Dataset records

-.-.-

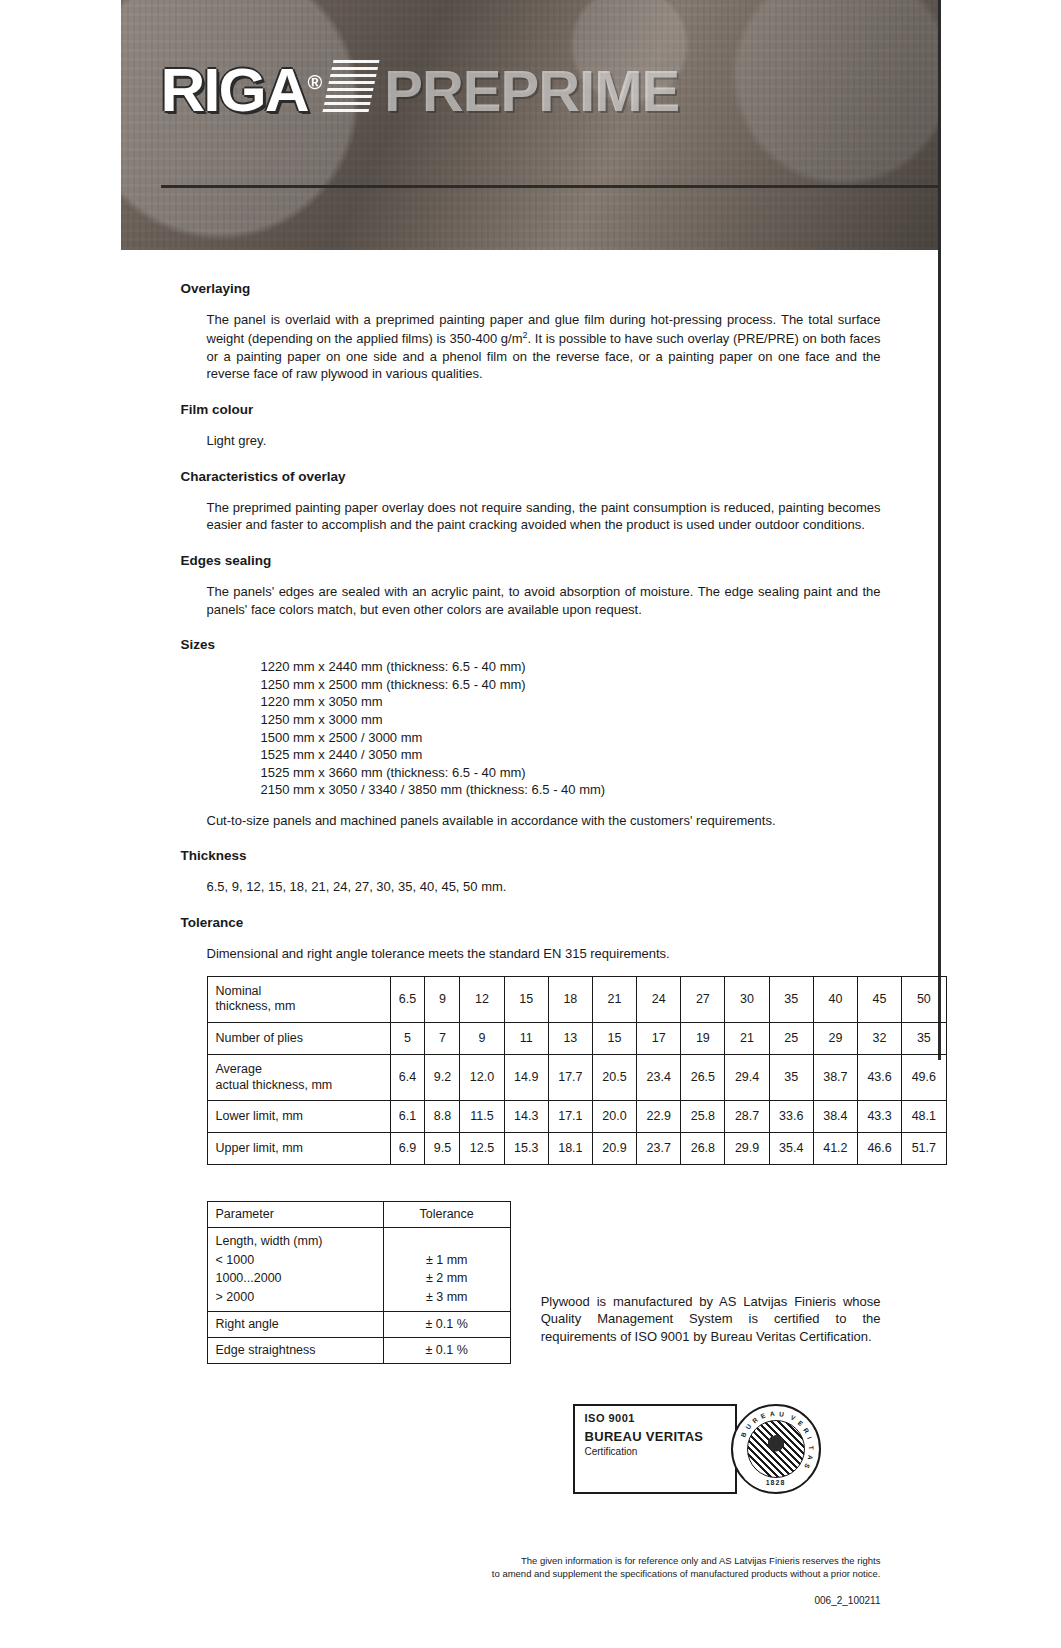RIGA® PREPRIME
Overlaying
The panel is overlaid with a preprimed painting paper and glue film during hot-pressing process. The total surface weight (depending on the applied films) is 350-400 g/m2. It is possible to have such overlay (PRE/PRE) on both faces or a painting paper on one side and a phenol film on the reverse face, or a painting paper on one face and the reverse face of raw plywood in various qualities.
Film colour
Light grey.
Characteristics of overlay
The preprimed painting paper overlay does not require sanding, the paint consumption is reduced, painting becomes easier and faster to accomplish and the paint cracking avoided when the product is used under outdoor conditions.
Edges sealing
The panels' edges are sealed with an acrylic paint, to avoid absorption of moisture. The edge sealing paint and the panels' face colors match, but even other colors are available upon request.
Sizes
1220 mm x 2440 mm (thickness: 6.5 - 40 mm)
1250 mm x 2500 mm (thickness: 6.5 - 40 mm)
1220 mm x 3050 mm
1250 mm x 3000 mm
1500 mm x 2500 / 3000 mm
1525 mm x 2440 / 3050 mm
1525 mm x 3660 mm (thickness: 6.5 - 40 mm)
2150 mm x 3050 / 3340 / 3850 mm (thickness: 6.5 - 40 mm)
Cut-to-size panels and machined panels available in accordance with the customers' requirements.
Thickness
6.5, 9, 12, 15, 18, 21, 24, 27, 30, 35, 40, 45, 50 mm.
Tolerance
Dimensional and right angle tolerance meets the standard EN 315 requirements.
| Nominal thickness, mm | 6.5 | 9 | 12 | 15 | 18 | 21 | 24 | 27 | 30 | 35 | 40 | 45 | 50 |
| Number of plies | 5 | 7 | 9 | 11 | 13 | 15 | 17 | 19 | 21 | 25 | 29 | 32 | 35 |
| Average actual thickness, mm | 6.4 | 9.2 | 12.0 | 14.9 | 17.7 | 20.5 | 23.4 | 26.5 | 29.4 | 35 | 38.7 | 43.6 | 49.6 |
| Lower limit, mm | 6.1 | 8.8 | 11.5 | 14.3 | 17.1 | 20.0 | 22.9 | 25.8 | 28.7 | 33.6 | 38.4 | 43.3 | 48.1 |
| Upper limit, mm | 6.9 | 9.5 | 12.5 | 15.3 | 18.1 | 20.9 | 23.7 | 26.8 | 29.9 | 35.4 | 41.2 | 46.6 | 51.7 |
| Parameter | Tolerance |
| --- | --- |
| Length, width (mm) < 1000 1000...2000 > 2000 | ± 1 mm ± 2 mm ± 3 mm |
| Right angle | ± 0.1 % |
| Edge straightness | ± 0.1 % |
Plywood is manufactured by AS Latvijas Finieris whose Quality Management System is certified to the requirements of ISO 9001 by Bureau Veritas Certification.
ISO 9001
BUREAU VERITAS
Certification
B U R E A U V E R I T A S
1828
The given information is for reference only and AS Latvijas Finieris reserves the rights
to amend and supplement the specifications of manufactured products without a prior notice.
006_2_100211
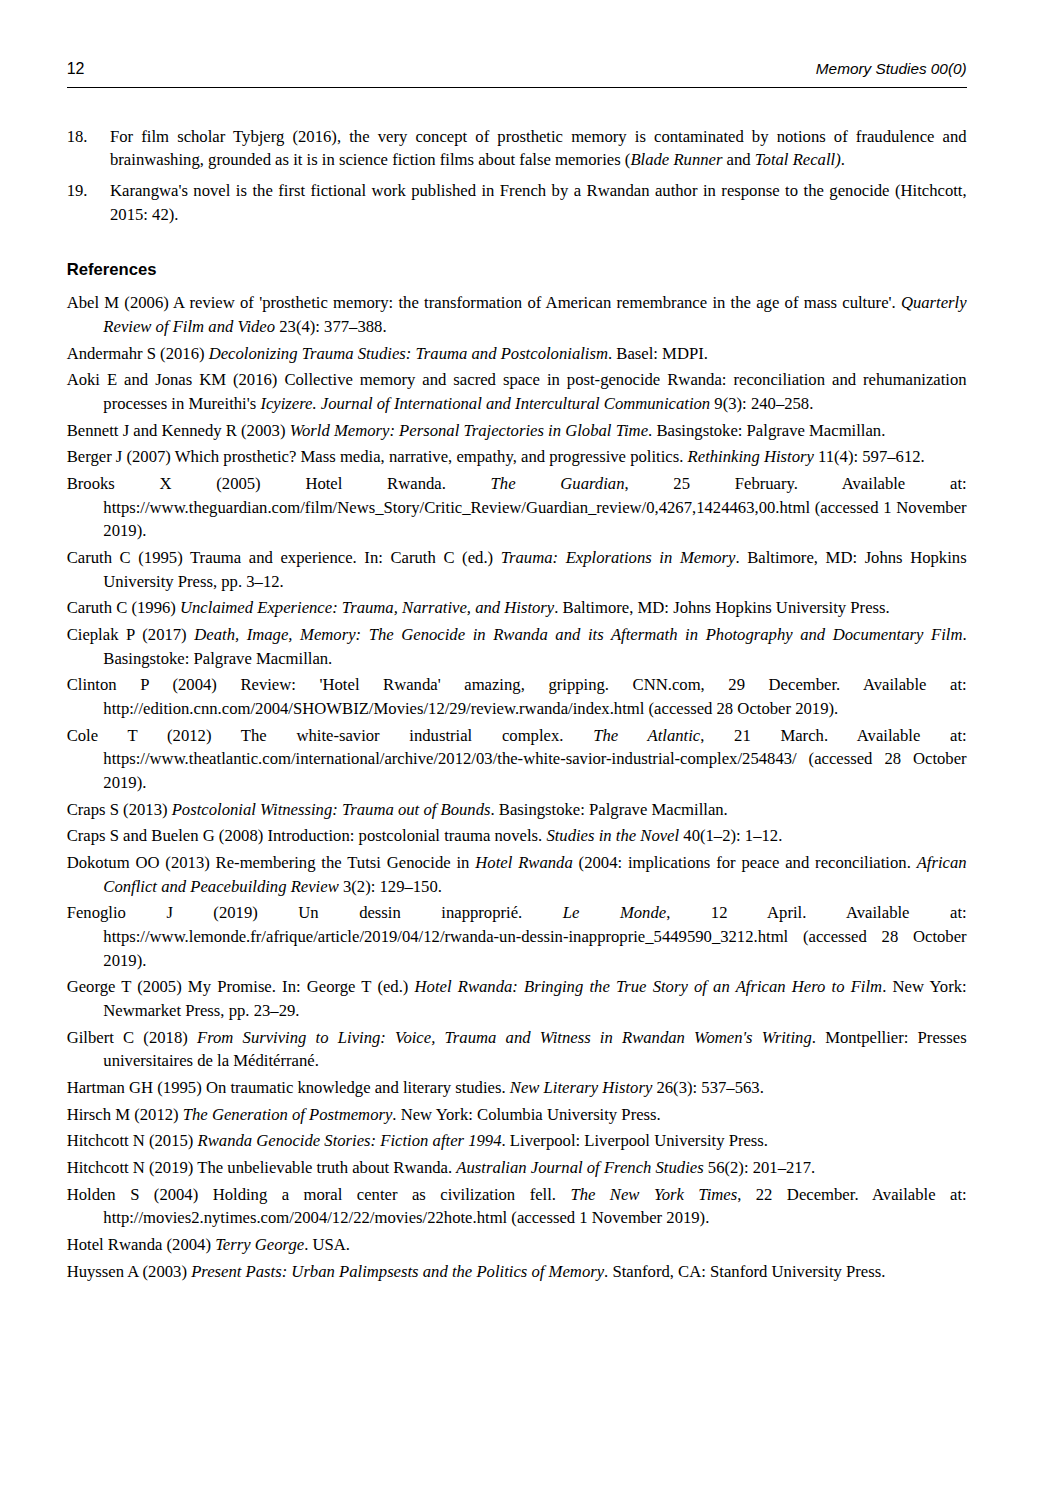12 Memory Studies 00(0)
18. For film scholar Tybjerg (2016), the very concept of prosthetic memory is contaminated by notions of fraudulence and brainwashing, grounded as it is in science fiction films about false memories (Blade Runner and Total Recall).
19. Karangwa's novel is the first fictional work published in French by a Rwandan author in response to the genocide (Hitchcott, 2015: 42).
References
Abel M (2006) A review of 'prosthetic memory: the transformation of American remembrance in the age of mass culture'. Quarterly Review of Film and Video 23(4): 377–388.
Andermahr S (2016) Decolonizing Trauma Studies: Trauma and Postcolonialism. Basel: MDPI.
Aoki E and Jonas KM (2016) Collective memory and sacred space in post-genocide Rwanda: reconciliation and rehumanization processes in Mureithi's Icyizere. Journal of International and Intercultural Communication 9(3): 240–258.
Bennett J and Kennedy R (2003) World Memory: Personal Trajectories in Global Time. Basingstoke: Palgrave Macmillan.
Berger J (2007) Which prosthetic? Mass media, narrative, empathy, and progressive politics. Rethinking History 11(4): 597–612.
Brooks X (2005) Hotel Rwanda. The Guardian, 25 February. Available at: https://www.theguardian.com/film/News_Story/Critic_Review/Guardian_review/0,4267,1424463,00.html (accessed 1 November 2019).
Caruth C (1995) Trauma and experience. In: Caruth C (ed.) Trauma: Explorations in Memory. Baltimore, MD: Johns Hopkins University Press, pp. 3–12.
Caruth C (1996) Unclaimed Experience: Trauma, Narrative, and History. Baltimore, MD: Johns Hopkins University Press.
Cieplak P (2017) Death, Image, Memory: The Genocide in Rwanda and its Aftermath in Photography and Documentary Film. Basingstoke: Palgrave Macmillan.
Clinton P (2004) Review: 'Hotel Rwanda' amazing, gripping. CNN.com, 29 December. Available at: http://edition.cnn.com/2004/SHOWBIZ/Movies/12/29/review.rwanda/index.html (accessed 28 October 2019).
Cole T (2012) The white-savior industrial complex. The Atlantic, 21 March. Available at: https://www.theatlantic.com/international/archive/2012/03/the-white-savior-industrial-complex/254843/ (accessed 28 October 2019).
Craps S (2013) Postcolonial Witnessing: Trauma out of Bounds. Basingstoke: Palgrave Macmillan.
Craps S and Buelen G (2008) Introduction: postcolonial trauma novels. Studies in the Novel 40(1–2): 1–12.
Dokotum OO (2013) Re-membering the Tutsi Genocide in Hotel Rwanda (2004: implications for peace and reconciliation. African Conflict and Peacebuilding Review 3(2): 129–150.
Fenoglio J (2019) Un dessin inapproprié. Le Monde, 12 April. Available at: https://www.lemonde.fr/afrique/article/2019/04/12/rwanda-un-dessin-inapproprie_5449590_3212.html (accessed 28 October 2019).
George T (2005) My Promise. In: George T (ed.) Hotel Rwanda: Bringing the True Story of an African Hero to Film. New York: Newmarket Press, pp. 23–29.
Gilbert C (2018) From Surviving to Living: Voice, Trauma and Witness in Rwandan Women's Writing. Montpellier: Presses universitaires de la Méditérrané.
Hartman GH (1995) On traumatic knowledge and literary studies. New Literary History 26(3): 537–563.
Hirsch M (2012) The Generation of Postmemory. New York: Columbia University Press.
Hitchcott N (2015) Rwanda Genocide Stories: Fiction after 1994. Liverpool: Liverpool University Press.
Hitchcott N (2019) The unbelievable truth about Rwanda. Australian Journal of French Studies 56(2): 201–217.
Holden S (2004) Holding a moral center as civilization fell. The New York Times, 22 December. Available at: http://movies2.nytimes.com/2004/12/22/movies/22hote.html (accessed 1 November 2019).
Hotel Rwanda (2004) Terry George. USA.
Huyssen A (2003) Present Pasts: Urban Palimpsests and the Politics of Memory. Stanford, CA: Stanford University Press.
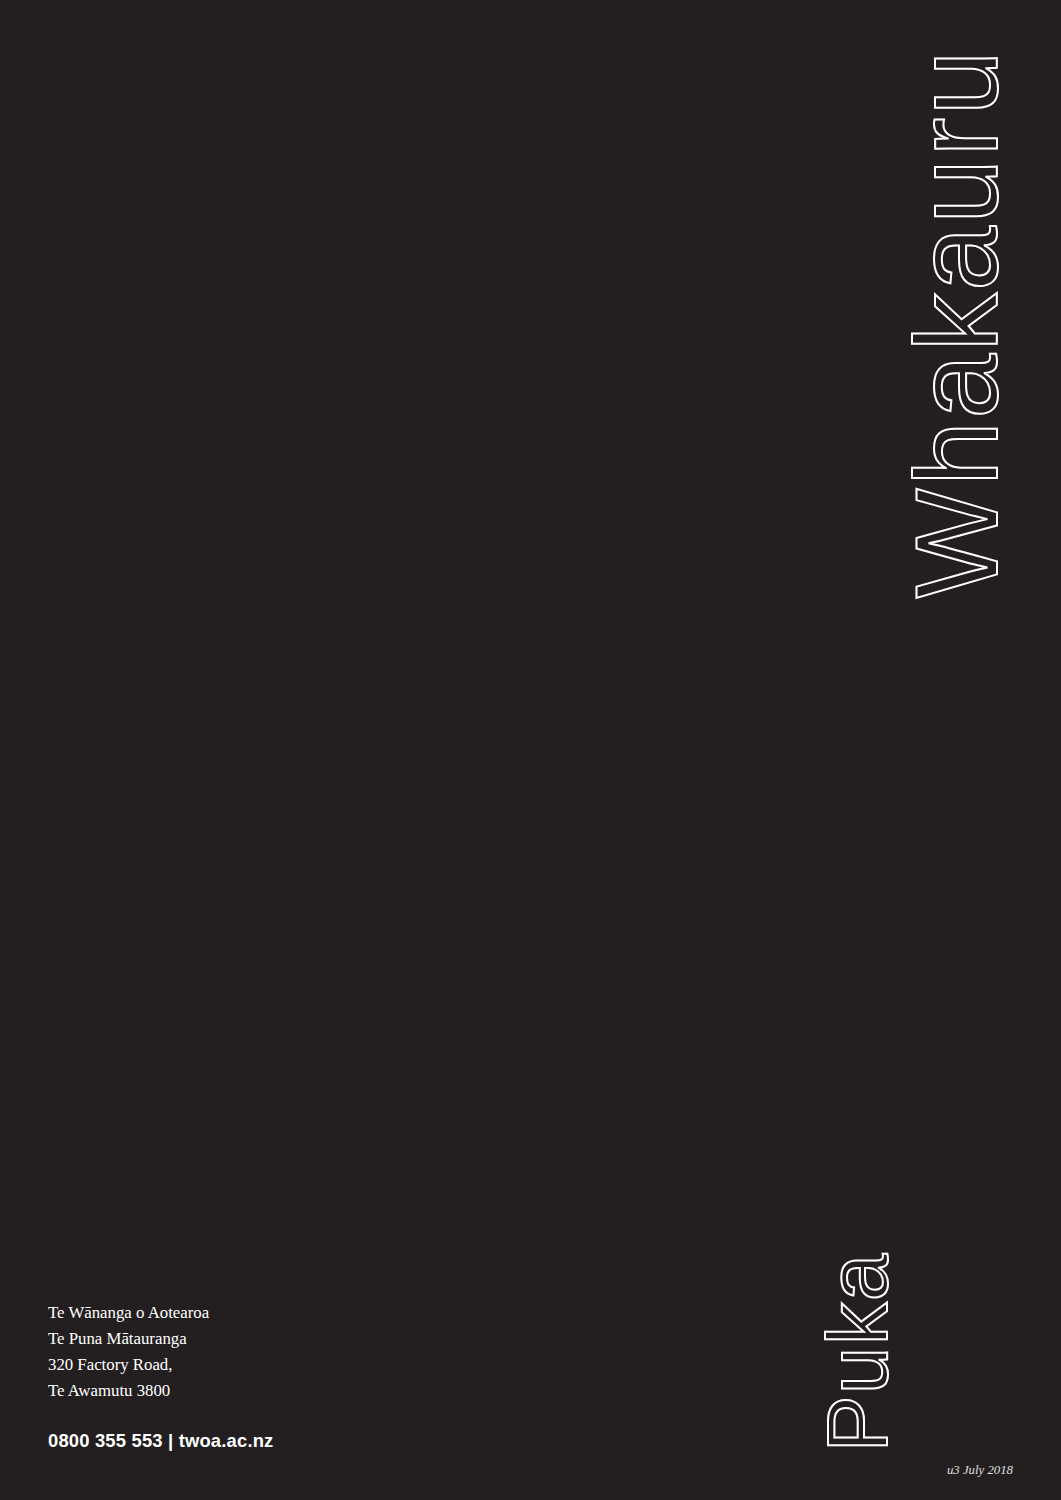Puka
Whakauru
Te Wānanga o Aotearoa
Te Puna Mātauranga
320 Factory Road,
Te Awamutu 3800
0800 355 553 | twoa.ac.nz
u3 July 2018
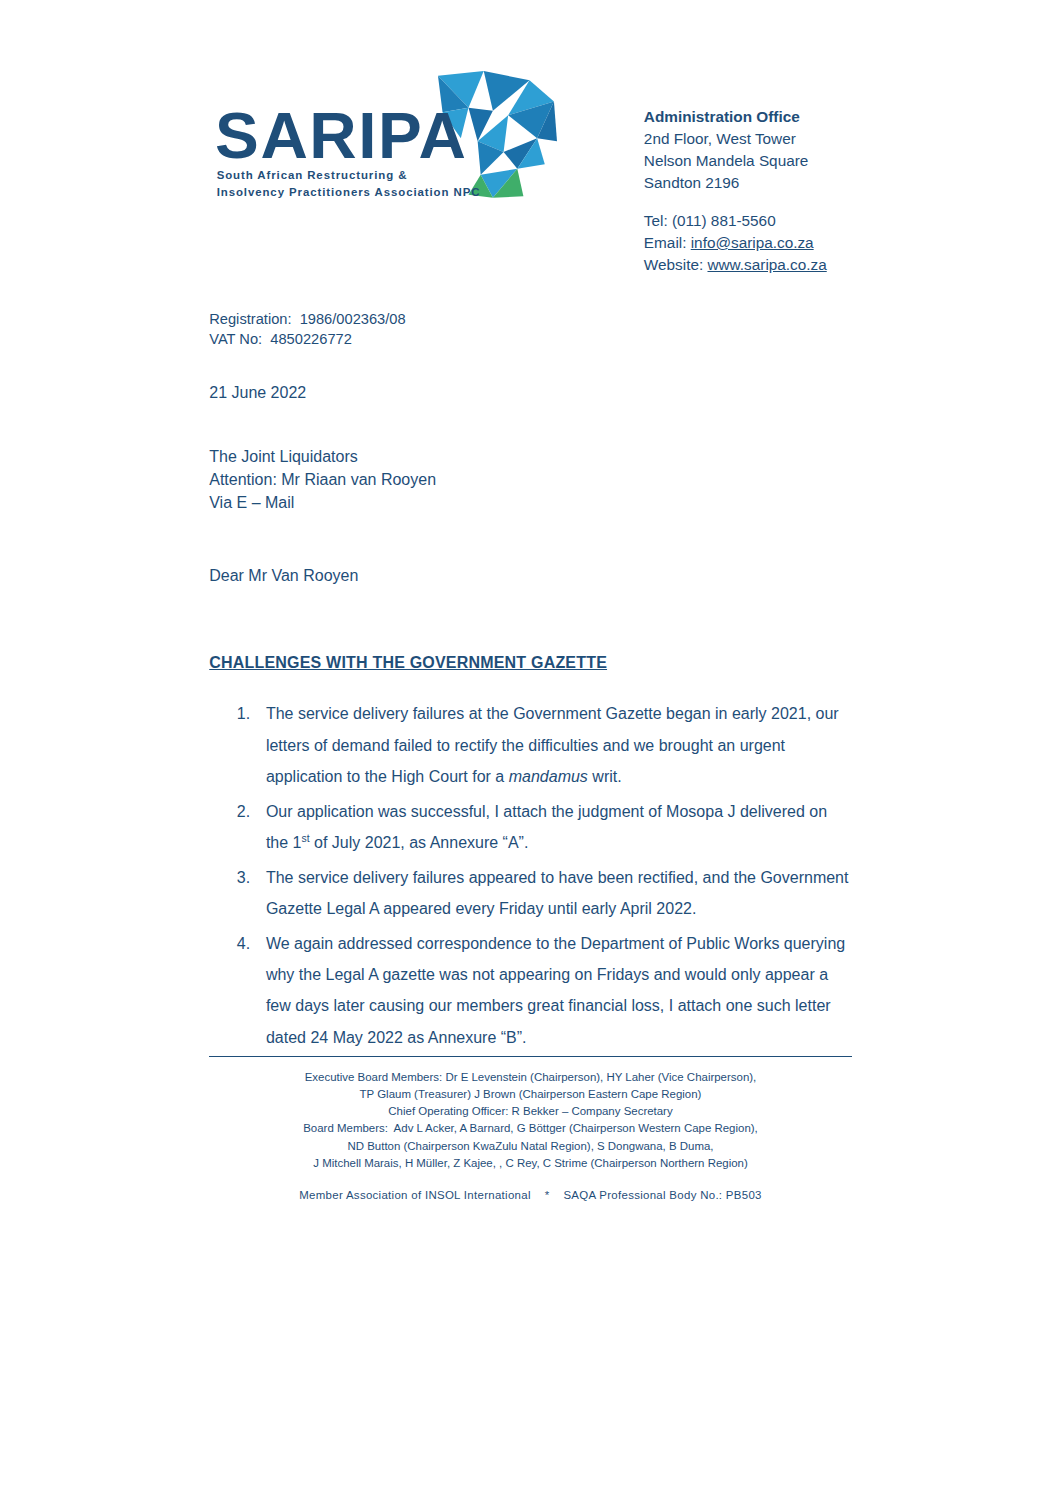SARIPA South African Restructuring & Insolvency Practitioners Association NPC
Administration Office
2nd Floor, West Tower
Nelson Mandela Square
Sandton 2196
Tel: (011) 881-5560
Email: info@saripa.co.za
Website: www.saripa.co.za
Registration: 1986/002363/08
VAT No: 4850226772
21 June 2022
The Joint Liquidators
Attention: Mr Riaan van Rooyen
Via E – Mail
Dear Mr Van Rooyen
CHALLENGES WITH THE GOVERNMENT GAZETTE
The service delivery failures at the Government Gazette began in early 2021, our letters of demand failed to rectify the difficulties and we brought an urgent application to the High Court for a mandamus writ.
Our application was successful, I attach the judgment of Mosopa J delivered on the 1st of July 2021, as Annexure “A”.
The service delivery failures appeared to have been rectified, and the Government Gazette Legal A appeared every Friday until early April 2022.
We again addressed correspondence to the Department of Public Works querying why the Legal A gazette was not appearing on Fridays and would only appear a few days later causing our members great financial loss, I attach one such letter dated 24 May 2022 as Annexure “B”.
Executive Board Members: Dr E Levenstein (Chairperson), HY Laher (Vice Chairperson),
TP Glaum (Treasurer) J Brown (Chairperson Eastern Cape Region)
Chief Operating Officer: R Bekker – Company Secretary
Board Members: Adv L Acker, A Barnard, G Böttger (Chairperson Western Cape Region),
ND Button (Chairperson KwaZulu Natal Region), S Dongwana, B Duma,
J Mitchell Marais, H Müller, Z Kajee, , C Rey, C Strime (Chairperson Northern Region)
Member Association of INSOL International * SAQA Professional Body No.: PB503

-.-.-

PROBLEM STATEMENT
Set down, exactly as they stand above, the lines starting with the line with "Website: www.saripa.co.za" and going on through the line with "TP Glaum (Treasurer)", and no others.

WRITTEN RESPONSE
Website: www.saripa.co.za
Registration: 1986/002363/08
VAT No: 4850226772
21 June 2022
The Joint Liquidators
Attention: Mr Riaan van Rooyen
Via E – Mail
Dear Mr Van Rooyen
CHALLENGES WITH THE GOVERNMENT GAZETTE
The service delivery failures at the Government Gazette began in early 2021, our letters of demand failed to rectify the difficulties and we brought an urgent application to the High Court for a mandamus writ.
Our application was successful, I attach the judgment of Mosopa J delivered on the 1st of July 2021, as Annexure “A”.
The service delivery failures appeared to have been rectified, and the Government Gazette Legal A appeared every Friday until early April 2022.
We again addressed correspondence to the Department of Public Works querying why the Legal A gazette was not appearing on Fridays and would only appear a few days later causing our members great financial loss, I attach one such letter dated 24 May 2022 as Annexure “B”.
Executive Board Members: Dr E Levenstein (Chairperson), HY Laher (Vice Chairperson),
TP Glaum (Treasurer) J Brown (Chairperson Eastern Cape Region)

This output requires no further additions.